Date of Award

1-1-2013

Document Type

Open Access Thesis

Department

English Language and Literatures

Sub-Department

English

First Advisor

David Cowart

Abstract

ISS_para>The technology-driven years following the close of World War II provided a new lens through which the human subject could be rethought and, theoretically, improved: no longer did physical and mental shortcomings have to limit the capacity of the individual. The atomic bomb and Colossus computer, though destructive forces, pushed scientists and philosophers to consider new models of the human, including flesh/machine amalgamation and reinscription as downloadable, digital information. While these posthuman constructions promised to distance the human from its material shortcomings, especially its vulnerability to bodily decay and death, they encountered significant resistance in the twentieth century.
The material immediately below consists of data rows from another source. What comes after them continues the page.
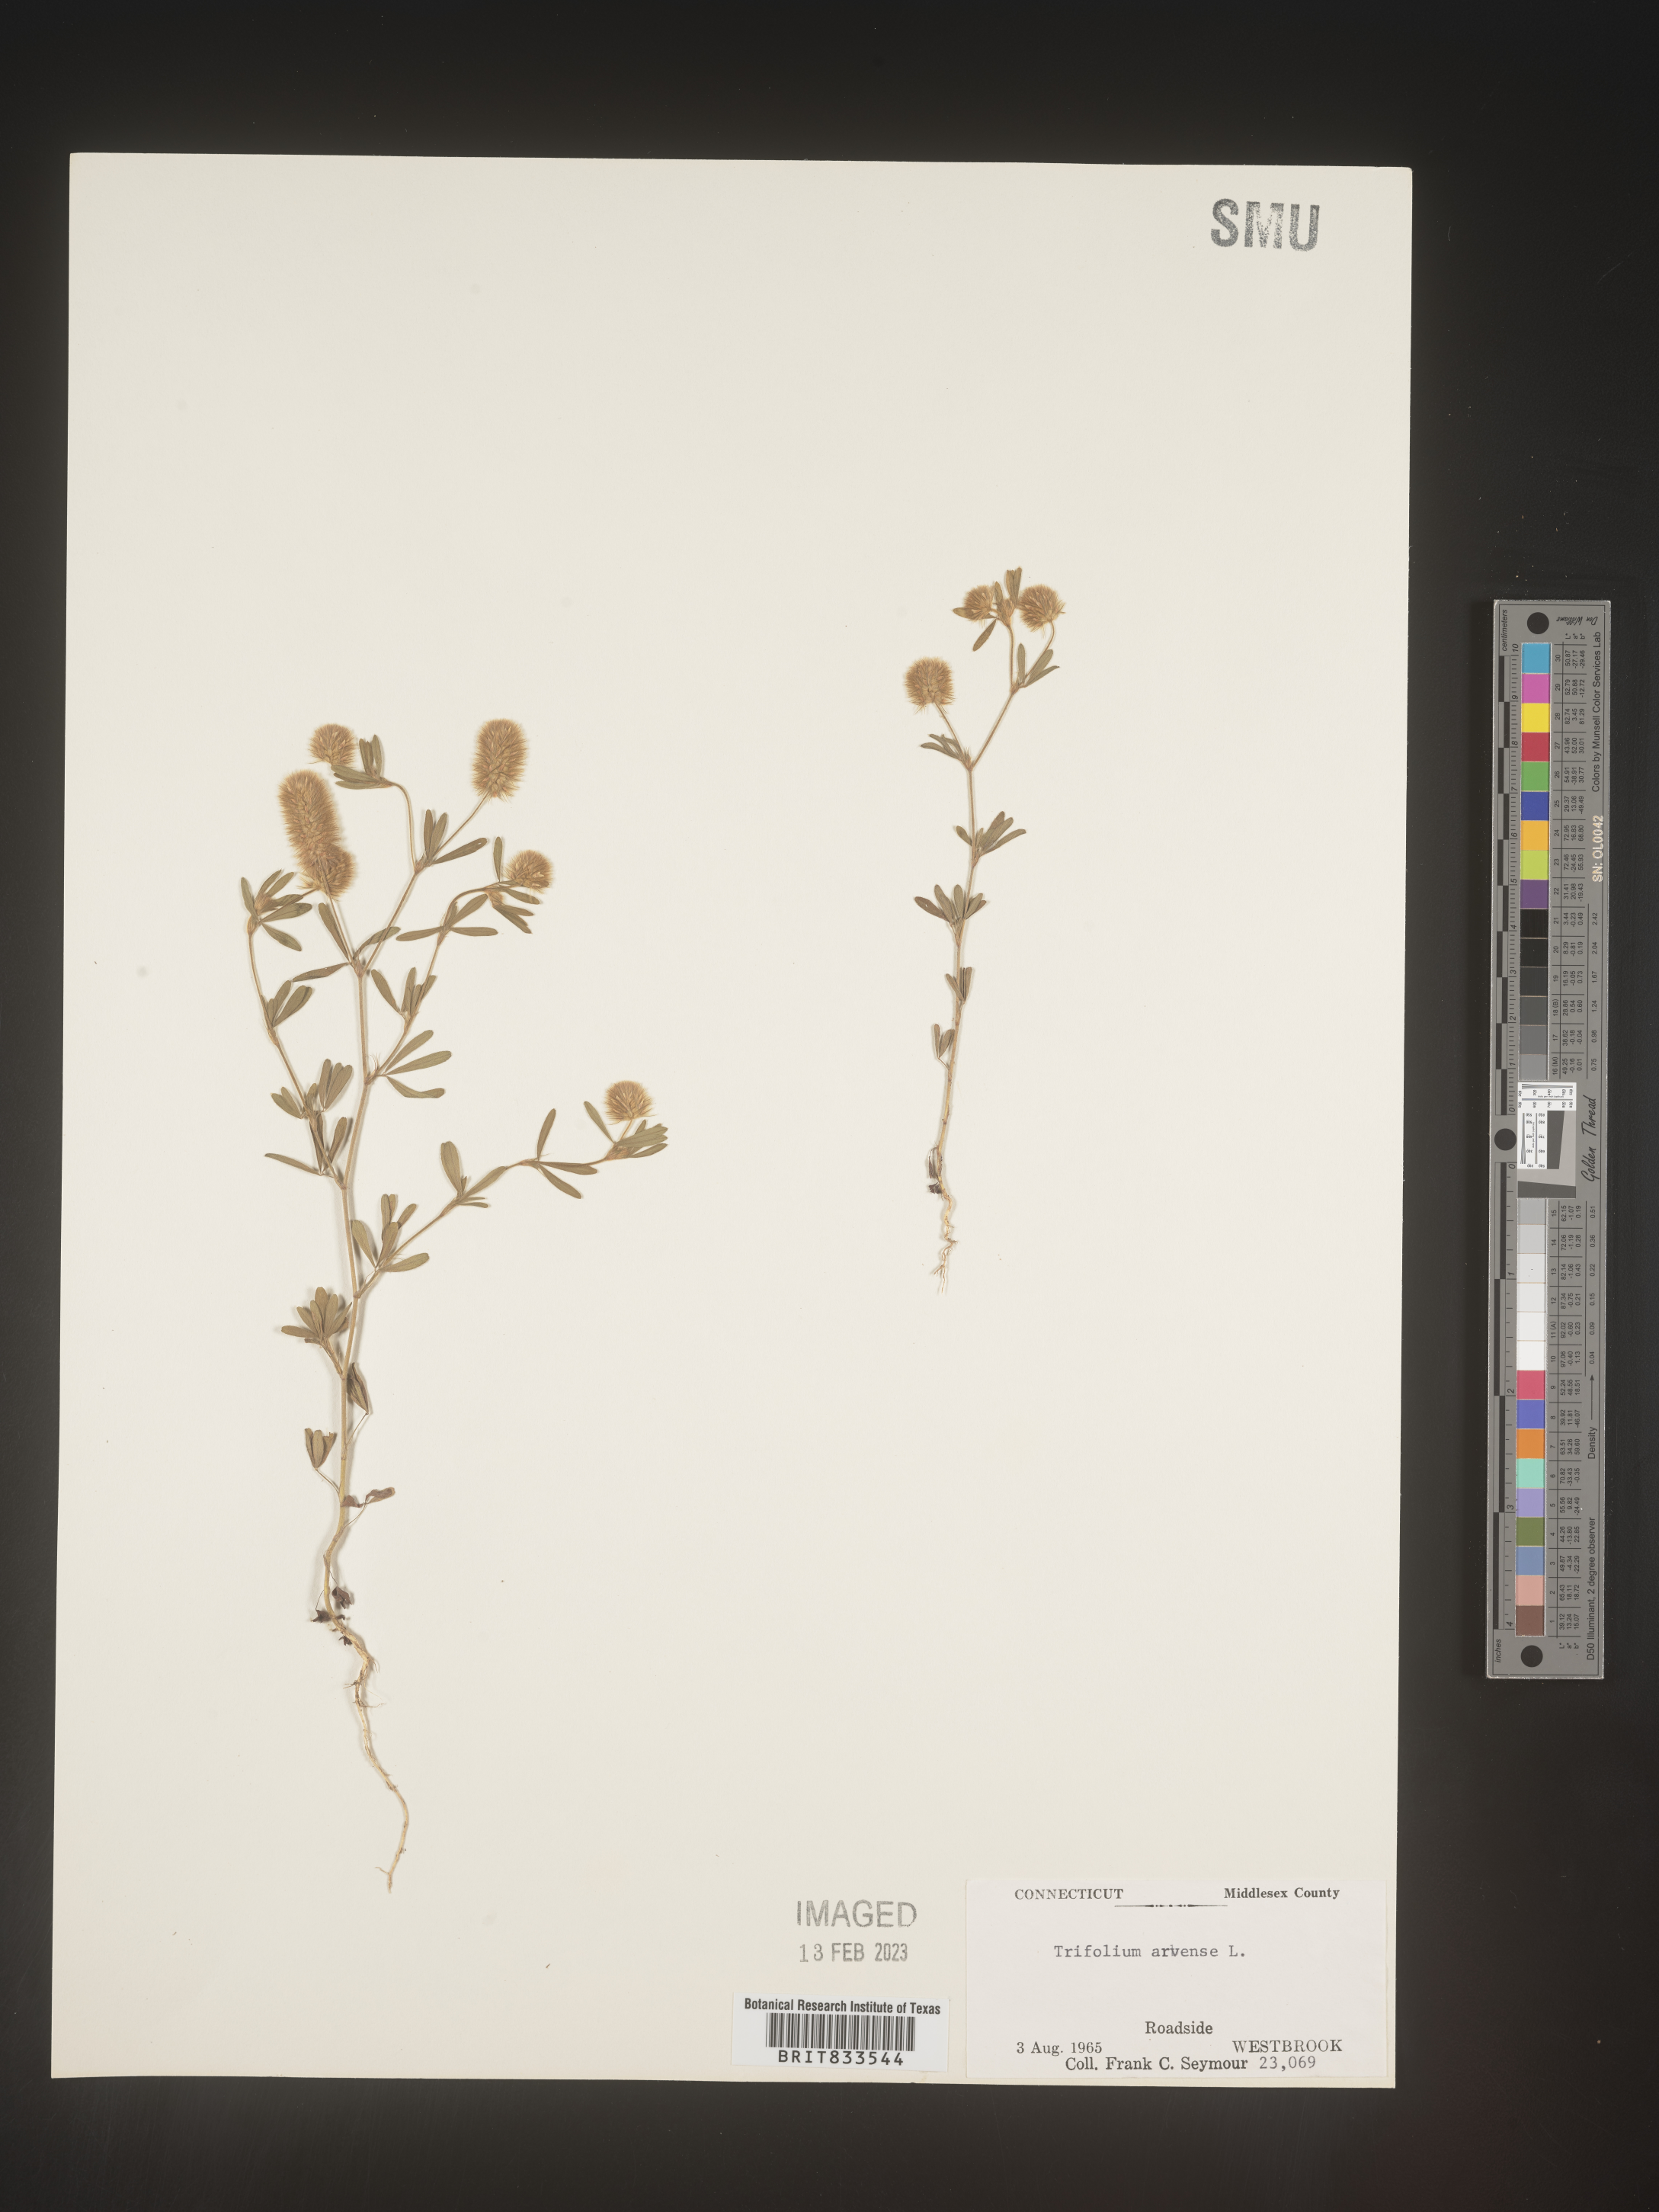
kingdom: Plantae
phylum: Tracheophyta
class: Magnoliopsida
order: Fabales
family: Fabaceae
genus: Trifolium
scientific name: Trifolium arvense
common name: Hare's-foot clover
By analyzing critical assessments of the posthuman in literature since 1945, this study evaluates the twentieth-century conviction that the human body is inviolable in the face of its increasing malleability. This critical assessment explores the hope for a rewritten, invulnerable human subject as well as the resistance that the emerging theoretical constructions encountered. In general, this resistance revolves around a fear that to be posthuman is to forego subjectivity, an idea born out of a nostalgia for the body as a closed off, single biological unit. Because it exposes the body as sets of distinct and programmable systems and subsystems, posthumanism threatens a presumed tradition of human exceptionalism. While the posthuman project appears to have failed in the twentieth-century--bodily rearrangability remains largely hypothetical--this study also briefly engages early-twenty-first-century estimations of its pending success.